The Delhi High Court has held that there was no bar on advocates being appointed as ‘receivers’ under Section 14(1A) of The Securitisation and Reconstruction of Financial Assets and Enforcement of Securities Interest Act, 2002.
The judgment was passed by a Single Judge Bench of Justice Rajiv Shakdher in a challenge to an order passed by a Chief Metropolitan Magistrate (CMM) appointing an advocate as a receiver to take possession of a secured asset under Section 14(1A) of SARFAESI.
The petitioner contended that the appointment of an advocate as a receiver was contrary to the language of Section 14 (1A).
After hearing the petitioner, the Court, at the outset, observed that the petition was infructuous since the possession of the subject asset had already been handed over to the secured creditor i.e. the Andhra Bank.
It nonetheless proceeded to address the contention with respect to the bar on appointment of advocates as receivers.

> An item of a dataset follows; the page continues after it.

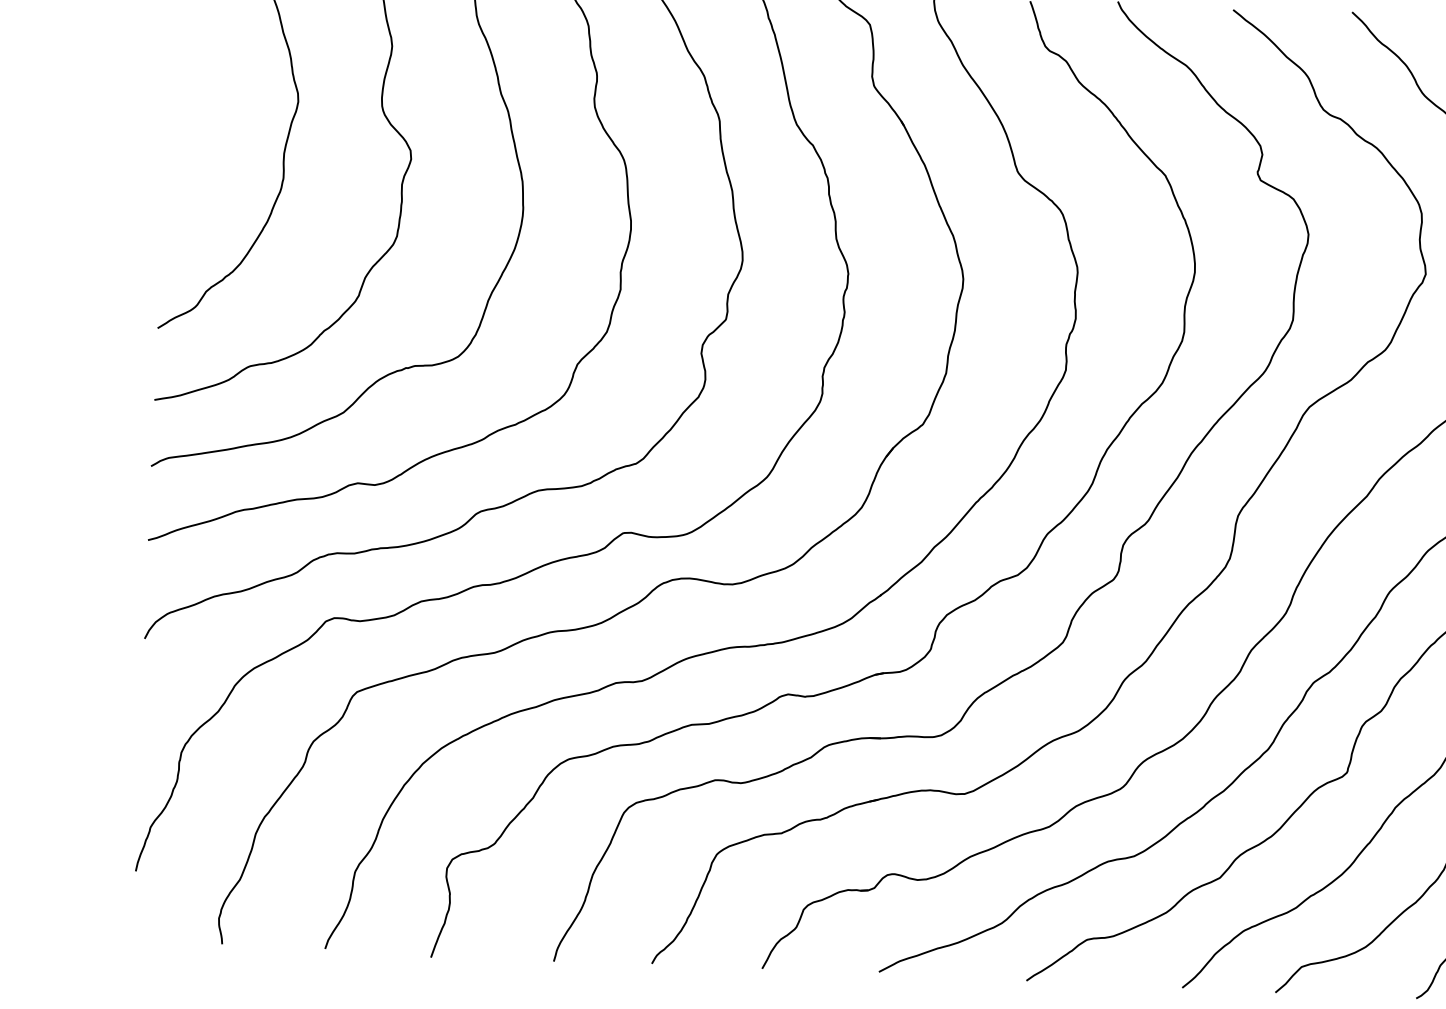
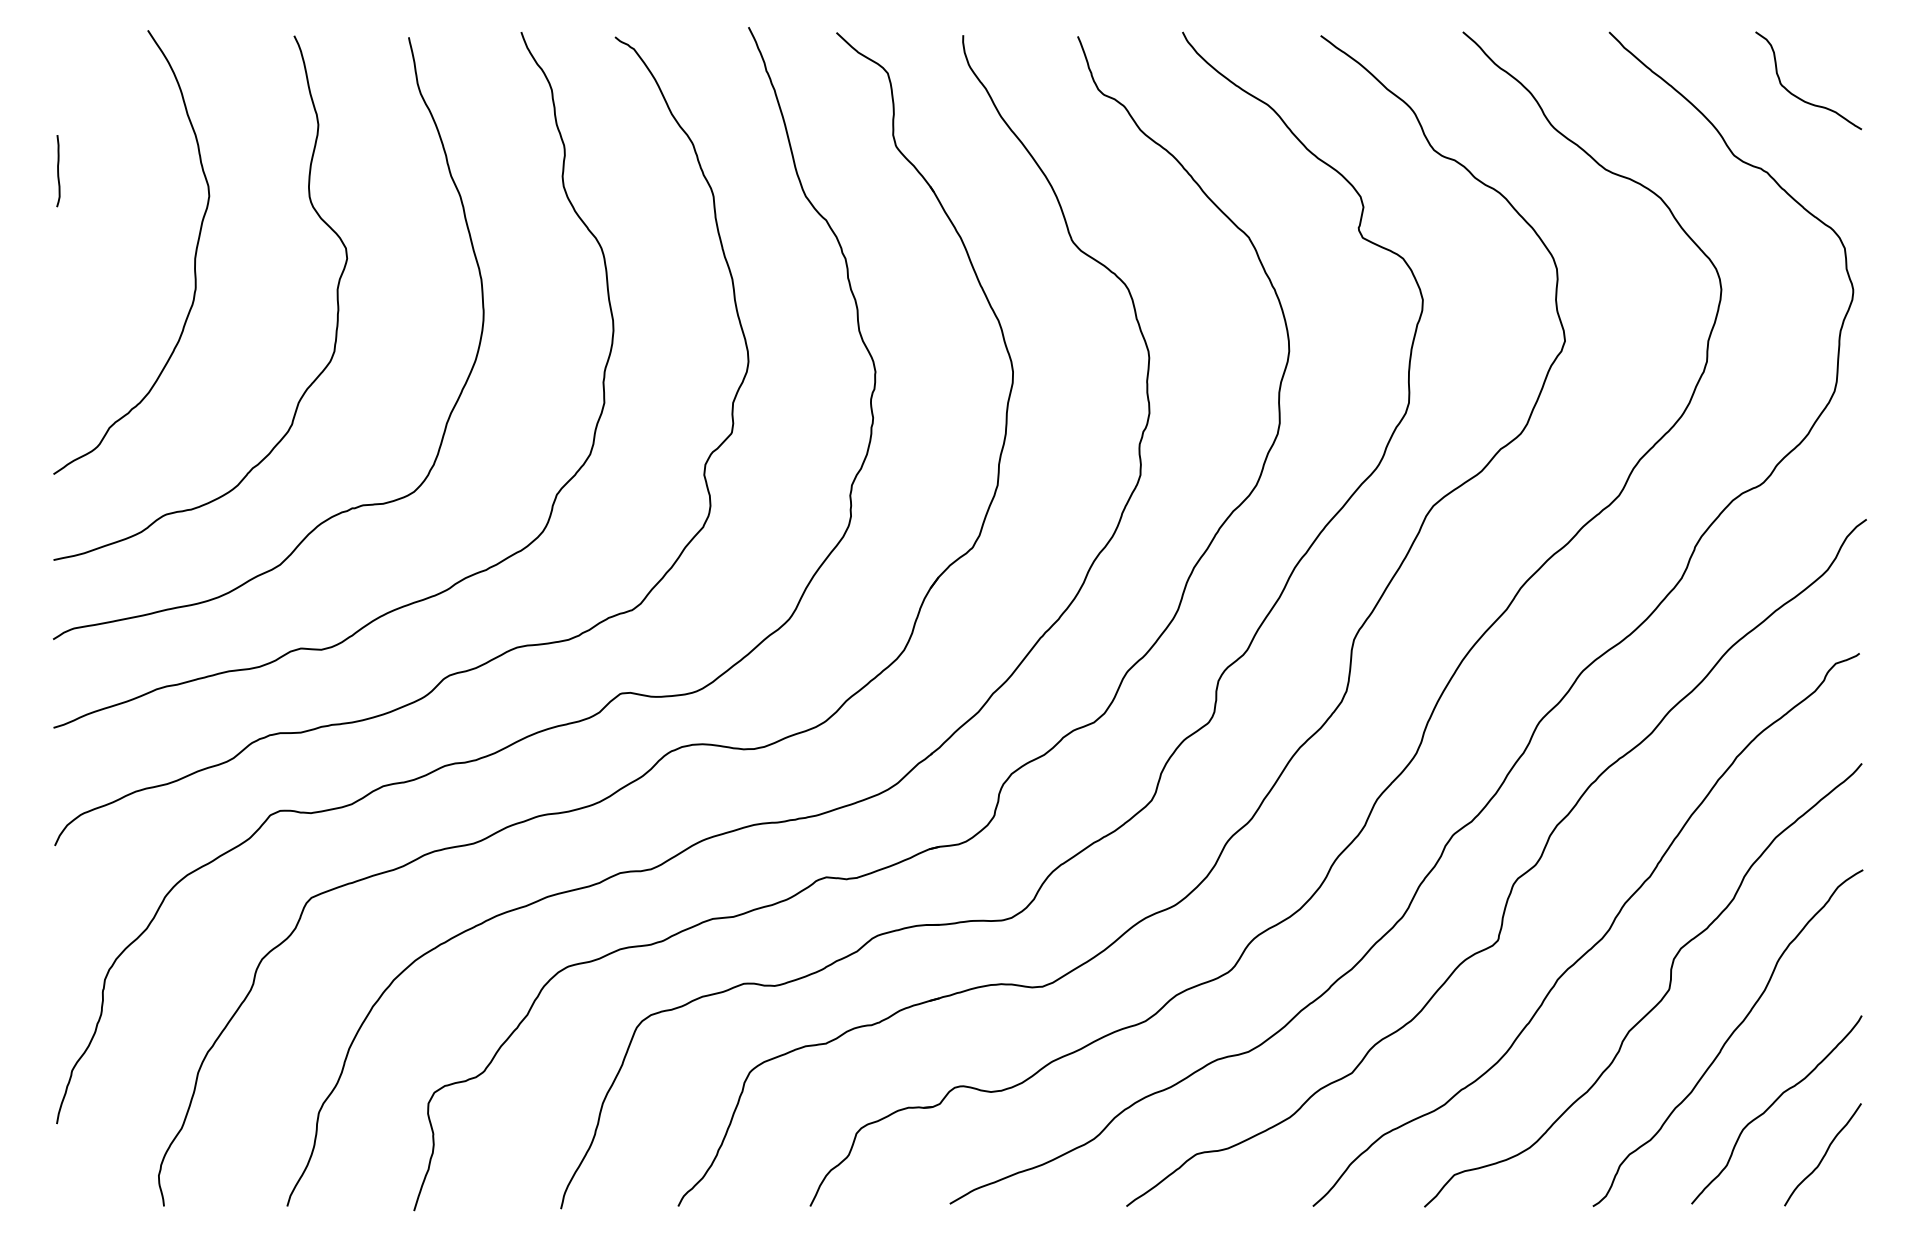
curve: (173, 75) -> (58, 171), added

The Court noted that the language of Section 14(1A) of the SARFAESI Act used the expression “may” and not “shall”.
Stating that were two ways of appreciating the provision, the Court added,
“First, that the expression “may” relates to the choice of the subordinate officer. The other meaning that can be placed on the provision is that District Magistrate/CMM is vested with discretion to appoint officers subordinate to him to take possession of the secured asset.”
The Court said that in terms of Section 14(1), the District Magistrate/CMM was obliged to take possession once an application in that behalf was preferred by the secured creditor and then recourse is taken to Section 14 (1A) to appoint a 'receiver'.
The Court concluded that after the insertion of sub-section (1A) to Section 14 in 2013, the District Magistrate/CMM was granted the discretion to appoint even their subordinate officers as receivers.
The Court thus held that Section 14(1A) did not bar the appointment of advocates as 'receivers' and the same position was obtained vis-à-vis Rule 8(3) of The Security Interest (Enforcement) Rules, 2002.
The petition was accordingly dismissed with a finding that there was no merit in the petition.